____ ИСХОДНЫЙ ФРАГМЕНТ

2.2 Стимуляция и стимульное значение

Важно думать о том, что побуждает аборигена к согласию с вопросом «Гавагай?», как о стимуляциях, а не как о кроликах. Стимуляция может оставаться той же самой, даже если кролик заменяется его муляжом. Напротив, сила стимуляции побуждать к согласию с вопросом «Гавагай?» может изменяться в зависимости от изменений в зрительной перспективе, освещении и цветовом контрасте, хотя кролик при этом и остается тем же самым. При экспериментальном отождествлении употребления предложений «Гавагай» и «Кролик» именно стимуляции, а не животные должны быть приведены в соответствие.

Для наших целей именно зрительная стимуляция наилучшим образом отождествляется с моделью хроматического возбуждения глаза. Глубоко входить в рассмотрение мозга субъекта, даже если бы это и было возможно, нет никакого смысла, поскольку мы стремимся держаться подальше от его идиосинкратических нервных окончаний или от личной истории формирования его привычек. Нас интересует его социально обусловленное употребление языка, следовательно, его реакции на условия обычно подлежат социальной оценке (ср. § 1.2). Зрительное возбуждение в известной степени интерсубъективно проверяемо со стороны общества и лингвиста путем принятия допущений относительно ориентации субъекта и соотносящегося с ним местоположения объектов.

________

| ТРЕБОВАНИЯ К ЗАДАНИЯМ |
[1] Процитируйте часть фрагмента о стимуляции: начните с того места, где стоят слова «2.2 Стимуляция и», и остановитесь после слов «приведены в соответствие.».
[2] Ответьте по фрагменту о стимуляции на следующие вопросы.
(a) Чем можно заменить кролика так, чтобы стимуляция осталась той же самой?
(b) С какой моделью наилучшим образом отождествляется зрительная стимуляция?
(c) Какое употребление языка субъекта названо во фрагменте предметом интереса?
[3] Продолжите фрагмент о стимуляции, начав сразу после его последнего предложения.
Записи, приведённые далее, представляют собой отдельный материал.

____ ПРЕДОСТАВЛЕННЫЕ ЗАПИСИ

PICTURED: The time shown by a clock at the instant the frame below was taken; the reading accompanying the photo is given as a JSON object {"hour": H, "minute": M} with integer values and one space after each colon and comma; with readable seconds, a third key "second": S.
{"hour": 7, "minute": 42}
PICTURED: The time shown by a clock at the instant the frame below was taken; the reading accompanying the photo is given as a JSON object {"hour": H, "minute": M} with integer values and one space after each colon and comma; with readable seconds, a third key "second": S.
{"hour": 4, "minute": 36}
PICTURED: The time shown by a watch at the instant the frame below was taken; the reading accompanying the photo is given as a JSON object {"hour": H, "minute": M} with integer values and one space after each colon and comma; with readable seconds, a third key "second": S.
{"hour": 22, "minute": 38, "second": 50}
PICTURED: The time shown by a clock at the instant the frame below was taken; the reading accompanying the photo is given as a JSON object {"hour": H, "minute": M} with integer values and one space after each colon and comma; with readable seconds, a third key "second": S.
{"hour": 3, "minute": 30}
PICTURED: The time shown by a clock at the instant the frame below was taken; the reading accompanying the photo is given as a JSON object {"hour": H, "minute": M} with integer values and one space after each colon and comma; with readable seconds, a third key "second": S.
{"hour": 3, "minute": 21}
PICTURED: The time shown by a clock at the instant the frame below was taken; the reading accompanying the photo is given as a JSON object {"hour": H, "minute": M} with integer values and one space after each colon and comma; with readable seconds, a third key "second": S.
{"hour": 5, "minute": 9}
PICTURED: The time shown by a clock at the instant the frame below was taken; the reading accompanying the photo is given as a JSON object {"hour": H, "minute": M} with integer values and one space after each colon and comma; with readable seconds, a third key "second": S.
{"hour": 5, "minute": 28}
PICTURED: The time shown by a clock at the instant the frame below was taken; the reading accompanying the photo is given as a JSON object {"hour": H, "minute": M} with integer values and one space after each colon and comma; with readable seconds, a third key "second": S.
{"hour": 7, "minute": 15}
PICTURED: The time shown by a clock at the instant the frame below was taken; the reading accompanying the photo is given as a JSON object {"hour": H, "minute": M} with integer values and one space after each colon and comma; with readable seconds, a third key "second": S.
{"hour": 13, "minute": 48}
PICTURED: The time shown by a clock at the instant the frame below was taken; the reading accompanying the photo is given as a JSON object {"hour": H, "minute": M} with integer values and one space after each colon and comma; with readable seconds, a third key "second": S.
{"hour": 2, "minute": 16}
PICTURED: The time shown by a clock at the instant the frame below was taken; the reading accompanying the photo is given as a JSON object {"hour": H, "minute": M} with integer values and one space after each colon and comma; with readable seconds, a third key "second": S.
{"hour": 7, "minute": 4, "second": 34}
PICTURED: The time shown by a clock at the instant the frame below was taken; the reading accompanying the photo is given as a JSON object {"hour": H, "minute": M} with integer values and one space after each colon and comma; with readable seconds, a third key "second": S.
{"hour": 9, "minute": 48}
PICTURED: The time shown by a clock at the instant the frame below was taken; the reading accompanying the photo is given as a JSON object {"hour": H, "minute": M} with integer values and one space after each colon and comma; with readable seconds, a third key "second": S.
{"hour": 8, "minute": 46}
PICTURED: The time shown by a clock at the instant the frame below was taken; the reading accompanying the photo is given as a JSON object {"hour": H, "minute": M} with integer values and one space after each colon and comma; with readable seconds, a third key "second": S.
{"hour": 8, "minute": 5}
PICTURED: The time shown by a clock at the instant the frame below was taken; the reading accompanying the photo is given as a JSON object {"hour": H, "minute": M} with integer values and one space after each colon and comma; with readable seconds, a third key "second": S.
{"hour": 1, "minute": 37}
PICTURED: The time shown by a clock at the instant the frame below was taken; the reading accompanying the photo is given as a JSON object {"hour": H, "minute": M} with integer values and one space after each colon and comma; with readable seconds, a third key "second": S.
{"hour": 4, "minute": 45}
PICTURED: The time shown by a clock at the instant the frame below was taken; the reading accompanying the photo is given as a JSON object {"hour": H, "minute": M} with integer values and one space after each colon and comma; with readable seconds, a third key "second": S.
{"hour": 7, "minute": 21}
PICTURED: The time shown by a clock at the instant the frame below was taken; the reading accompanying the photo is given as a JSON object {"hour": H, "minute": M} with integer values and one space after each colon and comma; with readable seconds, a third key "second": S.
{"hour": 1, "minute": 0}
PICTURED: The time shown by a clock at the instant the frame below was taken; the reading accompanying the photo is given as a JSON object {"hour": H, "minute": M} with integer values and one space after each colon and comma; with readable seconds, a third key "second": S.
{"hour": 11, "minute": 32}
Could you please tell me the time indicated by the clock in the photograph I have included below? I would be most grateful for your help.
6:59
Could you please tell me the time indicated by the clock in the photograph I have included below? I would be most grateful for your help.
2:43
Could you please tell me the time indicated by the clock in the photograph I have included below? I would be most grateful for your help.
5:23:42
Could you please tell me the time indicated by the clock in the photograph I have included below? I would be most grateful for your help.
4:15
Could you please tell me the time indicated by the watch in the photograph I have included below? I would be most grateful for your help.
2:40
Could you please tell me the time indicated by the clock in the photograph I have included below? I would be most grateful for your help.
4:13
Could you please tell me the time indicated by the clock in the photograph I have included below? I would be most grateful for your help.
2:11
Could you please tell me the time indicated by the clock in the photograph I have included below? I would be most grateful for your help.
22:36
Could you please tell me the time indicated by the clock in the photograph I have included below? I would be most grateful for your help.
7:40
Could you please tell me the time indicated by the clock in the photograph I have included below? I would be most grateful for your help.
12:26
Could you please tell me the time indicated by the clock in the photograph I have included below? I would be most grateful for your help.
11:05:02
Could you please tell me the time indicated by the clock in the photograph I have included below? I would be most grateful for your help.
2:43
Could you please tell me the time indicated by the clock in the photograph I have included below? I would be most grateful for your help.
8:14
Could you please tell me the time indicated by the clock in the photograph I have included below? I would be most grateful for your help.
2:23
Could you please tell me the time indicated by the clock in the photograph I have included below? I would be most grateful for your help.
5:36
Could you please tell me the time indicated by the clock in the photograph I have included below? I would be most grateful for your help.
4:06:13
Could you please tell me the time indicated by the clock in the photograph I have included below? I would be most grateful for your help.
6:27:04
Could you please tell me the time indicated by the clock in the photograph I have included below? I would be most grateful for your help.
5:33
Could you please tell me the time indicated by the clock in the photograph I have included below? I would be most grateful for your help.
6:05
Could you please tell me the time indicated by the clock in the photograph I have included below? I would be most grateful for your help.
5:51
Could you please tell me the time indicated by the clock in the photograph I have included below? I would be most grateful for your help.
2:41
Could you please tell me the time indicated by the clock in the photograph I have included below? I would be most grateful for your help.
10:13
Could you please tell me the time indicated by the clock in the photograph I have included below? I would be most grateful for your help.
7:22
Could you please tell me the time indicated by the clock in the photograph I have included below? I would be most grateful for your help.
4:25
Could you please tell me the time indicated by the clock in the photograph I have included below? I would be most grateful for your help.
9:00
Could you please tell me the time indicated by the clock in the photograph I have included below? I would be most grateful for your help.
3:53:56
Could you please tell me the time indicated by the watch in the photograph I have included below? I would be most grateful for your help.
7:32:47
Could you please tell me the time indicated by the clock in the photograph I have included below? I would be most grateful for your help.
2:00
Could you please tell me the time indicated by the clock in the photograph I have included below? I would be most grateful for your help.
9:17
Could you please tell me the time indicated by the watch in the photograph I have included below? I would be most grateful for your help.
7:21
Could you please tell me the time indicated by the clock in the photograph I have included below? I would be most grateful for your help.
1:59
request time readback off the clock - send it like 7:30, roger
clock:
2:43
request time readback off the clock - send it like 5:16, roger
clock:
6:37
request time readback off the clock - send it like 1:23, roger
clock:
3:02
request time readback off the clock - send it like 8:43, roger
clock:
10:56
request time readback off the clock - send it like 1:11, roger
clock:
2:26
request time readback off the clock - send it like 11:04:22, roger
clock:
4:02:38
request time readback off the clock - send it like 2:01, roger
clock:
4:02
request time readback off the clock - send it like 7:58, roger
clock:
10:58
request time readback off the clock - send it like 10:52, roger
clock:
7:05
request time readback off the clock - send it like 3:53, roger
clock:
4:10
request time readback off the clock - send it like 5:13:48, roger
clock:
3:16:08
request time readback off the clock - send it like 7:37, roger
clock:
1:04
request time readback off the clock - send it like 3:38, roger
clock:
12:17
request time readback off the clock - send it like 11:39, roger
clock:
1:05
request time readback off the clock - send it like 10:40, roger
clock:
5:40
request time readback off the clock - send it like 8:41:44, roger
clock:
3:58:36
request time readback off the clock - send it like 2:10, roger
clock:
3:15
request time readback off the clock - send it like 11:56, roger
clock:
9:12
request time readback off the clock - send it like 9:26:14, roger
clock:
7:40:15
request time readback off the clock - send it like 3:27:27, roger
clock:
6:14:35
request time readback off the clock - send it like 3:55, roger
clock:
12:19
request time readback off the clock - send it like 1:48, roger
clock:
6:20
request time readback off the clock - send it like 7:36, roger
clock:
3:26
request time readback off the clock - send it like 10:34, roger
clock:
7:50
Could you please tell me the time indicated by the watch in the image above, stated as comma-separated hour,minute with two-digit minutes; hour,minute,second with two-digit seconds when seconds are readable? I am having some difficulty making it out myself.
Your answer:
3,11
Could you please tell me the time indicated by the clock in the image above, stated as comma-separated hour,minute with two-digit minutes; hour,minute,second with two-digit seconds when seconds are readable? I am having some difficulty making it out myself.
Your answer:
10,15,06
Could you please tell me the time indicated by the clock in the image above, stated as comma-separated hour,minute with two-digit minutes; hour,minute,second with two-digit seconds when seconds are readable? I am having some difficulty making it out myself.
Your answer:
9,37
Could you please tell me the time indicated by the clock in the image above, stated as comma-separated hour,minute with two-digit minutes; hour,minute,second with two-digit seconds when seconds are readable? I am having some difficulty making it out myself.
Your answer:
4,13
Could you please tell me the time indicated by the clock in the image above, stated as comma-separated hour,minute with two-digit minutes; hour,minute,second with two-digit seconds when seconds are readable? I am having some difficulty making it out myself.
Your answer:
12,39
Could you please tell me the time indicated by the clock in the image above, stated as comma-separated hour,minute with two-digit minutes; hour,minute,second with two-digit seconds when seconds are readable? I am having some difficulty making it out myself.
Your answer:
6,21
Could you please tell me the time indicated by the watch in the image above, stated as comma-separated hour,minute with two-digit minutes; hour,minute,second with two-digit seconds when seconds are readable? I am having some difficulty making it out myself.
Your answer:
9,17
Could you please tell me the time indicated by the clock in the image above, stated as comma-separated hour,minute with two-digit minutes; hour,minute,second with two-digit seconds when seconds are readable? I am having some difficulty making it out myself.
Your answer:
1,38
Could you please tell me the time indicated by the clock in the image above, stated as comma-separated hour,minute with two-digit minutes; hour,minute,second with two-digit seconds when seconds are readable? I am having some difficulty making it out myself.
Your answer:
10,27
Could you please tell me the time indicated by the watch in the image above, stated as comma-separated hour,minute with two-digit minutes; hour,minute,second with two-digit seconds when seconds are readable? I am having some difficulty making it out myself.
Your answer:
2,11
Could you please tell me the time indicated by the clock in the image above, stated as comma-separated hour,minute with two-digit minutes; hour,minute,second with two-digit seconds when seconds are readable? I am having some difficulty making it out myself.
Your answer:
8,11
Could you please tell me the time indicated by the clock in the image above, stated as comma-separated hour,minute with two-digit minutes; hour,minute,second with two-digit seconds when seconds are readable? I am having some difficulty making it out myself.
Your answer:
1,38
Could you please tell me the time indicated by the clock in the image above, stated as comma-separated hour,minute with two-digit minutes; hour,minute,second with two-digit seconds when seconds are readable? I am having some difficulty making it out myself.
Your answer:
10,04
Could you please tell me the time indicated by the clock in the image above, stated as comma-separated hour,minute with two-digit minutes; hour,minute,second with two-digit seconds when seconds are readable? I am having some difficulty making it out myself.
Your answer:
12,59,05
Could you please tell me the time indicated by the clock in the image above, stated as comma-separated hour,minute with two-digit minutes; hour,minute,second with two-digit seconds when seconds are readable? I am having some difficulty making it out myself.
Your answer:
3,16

________

| ОТВЕТЫ ПО ПОРЯДКУ |
[1]
2.2 Стимуляция и стимульное значение

Важно думать о том, что побуждает аборигена к согласию с вопросом «Гавагай?», как о стимуляциях, а не как о кроликах. Стимуляция может оставаться той же самой, даже если кролик заменяется его муляжом. Напротив, сила стимуляции побуждать к согласию с вопросом «Гавагай?» может изменяться в зависимости от изменений в зрительной перспективе, освещении и цветовом контрасте, хотя кролик при этом и остается тем же самым. При экспериментальном отождествлении употребления предложений «Гавагай» и «Кролик» именно стимуляции, а не животные должны быть приведены в соответствие.

[2]
(a) Его муляжом.
(b) С моделью хроматического возбуждения глаза.
(c) Социально обусловленное употребление языка.

[3]
Рассматривая зрительные стимуляции в качестве моделей возбуждения, мы снабдили их такой точностью деталей, которые лингвист оказался бы не в состоянии проверить. Но это не страшно. Лингвист может разумно доказать, что абориген был бы побужден согласиться с предложением «Гавагай» в силу тех же микроскопических возбуждений, что побудили бы его самого, лингвиста, согласиться с предложением «Кролик», даже если это доказательство опирается исключительно на примеры, относительно которых соответствующие возбуждения могут в лучшем случае рисковать оказаться всего лишь очень похожими.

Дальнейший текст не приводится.